Sunday, April 5, 2009

640K ??


















640K ought to be enough for anybody.

Bill Gates, 1981

I saw an ad today for one of the new 1Terabyte hard drives. I glanced over at the little Mac SE on the shelf next to my current computer. This one came from a yard sale several years ago but it is the same model as the first computer I ever used back in the mid eighties. At that time I thought it was the greatest thing since, well I'm not sure what that would be but it was great. I could not believe how much information it would hold. And at the time, before Internet by the way, I thought it did everything very fast.

Fast forward to the present time. I have a little flash drive on my key chain with more memory than my first three computer's hard drives combined.

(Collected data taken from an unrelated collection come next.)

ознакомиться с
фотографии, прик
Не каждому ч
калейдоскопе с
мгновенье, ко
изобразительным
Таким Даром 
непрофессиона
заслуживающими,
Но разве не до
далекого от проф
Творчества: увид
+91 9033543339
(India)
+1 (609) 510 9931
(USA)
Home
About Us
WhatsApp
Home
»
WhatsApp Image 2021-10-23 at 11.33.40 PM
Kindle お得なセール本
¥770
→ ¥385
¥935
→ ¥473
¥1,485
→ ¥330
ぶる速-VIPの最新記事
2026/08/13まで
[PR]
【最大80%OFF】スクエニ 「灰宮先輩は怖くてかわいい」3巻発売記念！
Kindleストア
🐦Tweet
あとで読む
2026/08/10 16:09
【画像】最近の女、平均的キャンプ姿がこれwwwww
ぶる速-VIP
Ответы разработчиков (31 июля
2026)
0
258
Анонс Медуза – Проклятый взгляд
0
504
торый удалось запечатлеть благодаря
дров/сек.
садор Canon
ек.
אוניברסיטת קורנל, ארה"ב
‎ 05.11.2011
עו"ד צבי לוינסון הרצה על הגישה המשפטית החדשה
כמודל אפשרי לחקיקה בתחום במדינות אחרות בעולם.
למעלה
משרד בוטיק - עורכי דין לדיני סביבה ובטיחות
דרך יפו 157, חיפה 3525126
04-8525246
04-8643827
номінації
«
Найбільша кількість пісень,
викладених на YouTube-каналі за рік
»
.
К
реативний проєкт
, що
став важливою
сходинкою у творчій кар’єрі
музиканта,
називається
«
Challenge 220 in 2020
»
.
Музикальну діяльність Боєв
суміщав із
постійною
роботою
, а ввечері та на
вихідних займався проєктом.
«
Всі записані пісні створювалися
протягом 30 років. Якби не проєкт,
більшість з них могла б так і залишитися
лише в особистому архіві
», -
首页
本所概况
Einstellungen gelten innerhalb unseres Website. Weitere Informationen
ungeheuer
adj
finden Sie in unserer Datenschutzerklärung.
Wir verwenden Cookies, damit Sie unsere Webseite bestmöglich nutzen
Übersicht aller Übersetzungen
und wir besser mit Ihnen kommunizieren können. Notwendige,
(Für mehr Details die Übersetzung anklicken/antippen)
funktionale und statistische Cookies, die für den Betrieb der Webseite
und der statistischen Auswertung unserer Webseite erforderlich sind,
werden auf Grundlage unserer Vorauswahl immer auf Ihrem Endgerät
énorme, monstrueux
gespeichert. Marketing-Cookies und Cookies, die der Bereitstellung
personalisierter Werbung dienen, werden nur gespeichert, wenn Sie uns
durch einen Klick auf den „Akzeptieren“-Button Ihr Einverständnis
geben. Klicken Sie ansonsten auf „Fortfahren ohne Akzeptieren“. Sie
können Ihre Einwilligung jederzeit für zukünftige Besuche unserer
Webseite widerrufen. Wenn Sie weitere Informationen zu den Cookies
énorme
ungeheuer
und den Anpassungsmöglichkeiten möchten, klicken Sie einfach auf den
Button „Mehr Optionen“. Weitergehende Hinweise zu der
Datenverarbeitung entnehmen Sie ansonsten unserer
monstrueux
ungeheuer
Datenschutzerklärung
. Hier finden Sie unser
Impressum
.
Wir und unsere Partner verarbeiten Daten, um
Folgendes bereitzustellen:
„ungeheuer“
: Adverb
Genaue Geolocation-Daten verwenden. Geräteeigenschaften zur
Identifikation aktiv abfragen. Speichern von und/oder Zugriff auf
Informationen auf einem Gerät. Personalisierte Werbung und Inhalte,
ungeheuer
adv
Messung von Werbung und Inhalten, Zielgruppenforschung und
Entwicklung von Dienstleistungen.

The computer I am using now has a Core2 duo cpu, mega RAM, a 1GB video card and it is connected to a cable modem. I think it, click the mouse, and I am there. But what is a little disturbing is that my current system (and we built this one less than a year ago) is already obsolete.

It is never enough. I want it all and I want it now.

I want a computer to have more memory, be faster, and take up less space. I want tomorrow's technology today (or when the prices get low enough that I can afford it and still be able to buy groceries).

In 1981 Bill Gates said 640K ought to be enough for anyone.
Let's see, if
1024 Kilobytes = 1 Megabyte

1024 Megabytes = 1 Gigabytes

1024 Gigabytes = 1 Terabyte

1024 Terabytes = 1 Petabyte
etc.

640K should be enough? Sorry to tell you Bill, but you were wrong. Of course you've figured that out by now. Now if you could just do something about Vista.

4 comments:

Christine said...

LOL ... I hear ya ... loud and clear.
These things are not supposed to keep up .... we always need to spend more money and more time. Soon, we won't even have to turn it on ourselves .... it will do it on remote command .....ahhhhhhhh!

Christine said...

I just found this, and thought that you might get a kick out of it:

ENIAC, the first electronic computer, appeared 50 years ago. The original ENIAC was about 80 feet long, weighed 30 tons, had 17,000 tubes. By comparison, a desktop computer today can store a million times more information than an ENIAC, and is 50,000 times faster.

SquirrelQueen said...

Christine,

My hubby and I are always upgrading our computers and it just never seems to be enough. I keep the little Mac around for sentimental reasons(my first time) and also as a cute antique.

I saw one of those monster computers one time, can't remember where probably a museum of sorts, it was enormous.
SQ

Mark Kreider said...

I bought my latest fully loaded MacBook Pro and a new model came out 5 weeks later!!! ARRRRGH!